Silvia Romano è stata sequestrata più di cento giorni fa in un piccolo villaggio del Kenya, Chakama, a soli 80 km dalla Malindi di Briatore & company. Qui la ragazza svolgeva un'attività di volontariato con la ong Africa Milele. Silvia si occupava in particolare dei bambini del villaggio e non aveva paura, perché voleva vivere nel mondo libera, seppur donna, seppur giovane.

Più di cento giorni sono passati e le ultime notizie ufficiali risalgono al 21 gennaio. Dopo i primi momenti di frenetiche informazioni di lei ci si è completamente dimenticati. Il 21 gennaio, le autorità kenyote hanno fatto sapere che secondo loro la ragazza è ancora viva e sarebbe rimasta sempre in Kenya. Da lì in avanti la strategia del silenzio. Anche se, dalle pagine di Open emergerebbe un'indiscrezione di pochi giorni fa che vorrebbe la ragazza condotta in Somalia.

La strategia del silenzio della Farnesina

Un modus operandi diplomaticamente corretto da parte delle autorità competenti italiane e kenyote, perché da questo potrebbe dipendere la trattativa che potrebbe riportare Silvia tra le braccia dei suoi cari e nel suo paese, l'Italia.

Questa storia del resto inizialmente credevano si risolvesse in pochi giorni. In seguito si è probabilmente complicata per il passaggio della sequestrata nelle mani dei terroristi islamisti di al-Shabaab, anche se la notizia non è mai stata confermata. Sono stati setacciate le grandi foreste di Boni,1350 km quadrati ma di lei nessuna traccia.

Dall'ottimismo iniziale si è giunti al silenzio, un silenzio che comincia a fare male, a chi ha a cuore la vicenda e pensa che non vi sia colpa nell'essere rapite. La Farnesina parla di 'stretto riserbo nel solo interesse della connazionale' e, come spiegato prima, dal lato istituzionale è una giusta condotta.

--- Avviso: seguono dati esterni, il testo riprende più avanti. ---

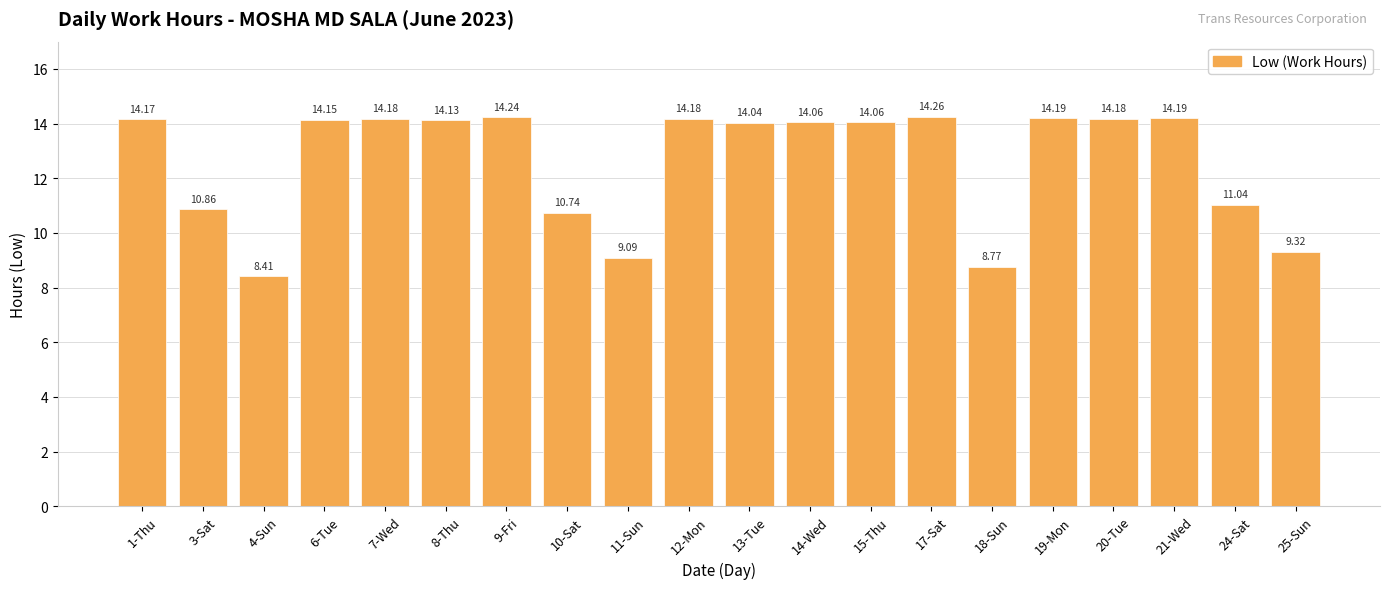

Which label corresponds to the smallest value in the chart?

4-Sun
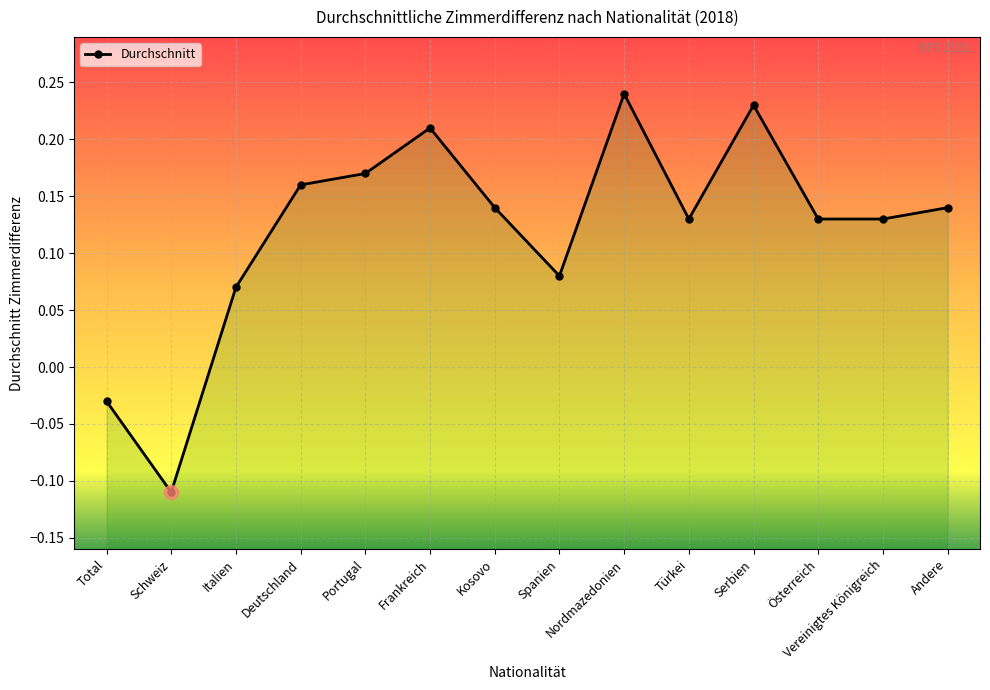

The value at Total is -0.0. True or false?

True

Ma Silvia è scomparsa due volte: dal villaggio dove viveva e lavorava in Kenya e dai media, dal cuore degli italiani.

Ed è l'indifferenza della gente, più che le strategie delle forze dell'ordine che fa riflettere.

Una indifferenza verso la sorte di Silvia che si evince anche dai social: poca solidarietà, poche pagine a suo favore e addirittura molte persone su facebook hanno 'incolpato' la ragazza di essersi avventurata in quelle terre, come se il voler far volontariato fosse una colpa. Altri si sono addirittura lamentati del fatto che 'dovrà essere l'Italia, quindi noi con le tasse che paghiamo, a risolvere il problema causato da questa ragazza'.

Nel giorno della festa della donna io voglio pensare proprio a Silvia Romano che forse merita le venga chiesto perdono. Perdono da parte di un mondo ancora troppo feroce, e mi riferisco a chi l'ha rapita ma anche a chi, in Italia la critica ferocemente per le sue scelte di vita indipendente, mentre lei lontano dai suoi cari lotta per la sua esistenza. Silvia Romano è una cittadina italiana, ha 23 anni ed una donna che ama la vita e ama aiutare gli altri. Buon 8 marzo.